- EXERCISE DESCRIPTION:
A word-for-word transcript of the closing lines is required: from the one with "right front paw: (150, 466)" through the final line of the data.

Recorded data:

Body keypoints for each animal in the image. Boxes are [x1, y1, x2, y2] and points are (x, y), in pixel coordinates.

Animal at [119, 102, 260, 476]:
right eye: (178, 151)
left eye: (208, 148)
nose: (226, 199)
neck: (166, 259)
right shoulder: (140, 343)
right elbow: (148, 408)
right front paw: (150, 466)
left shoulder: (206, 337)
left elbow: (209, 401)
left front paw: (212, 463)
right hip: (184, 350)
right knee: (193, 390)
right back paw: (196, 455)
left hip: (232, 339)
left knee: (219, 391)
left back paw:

- SOLUTION TO THE EXERCISE:
right front paw: (150, 466)
left shoulder: (206, 337)
left elbow: (209, 401)
left front paw: (212, 463)
right hip: (184, 350)
right knee: (193, 390)
right back paw: (196, 455)
left hip: (232, 339)
left knee: (219, 391)
left back paw:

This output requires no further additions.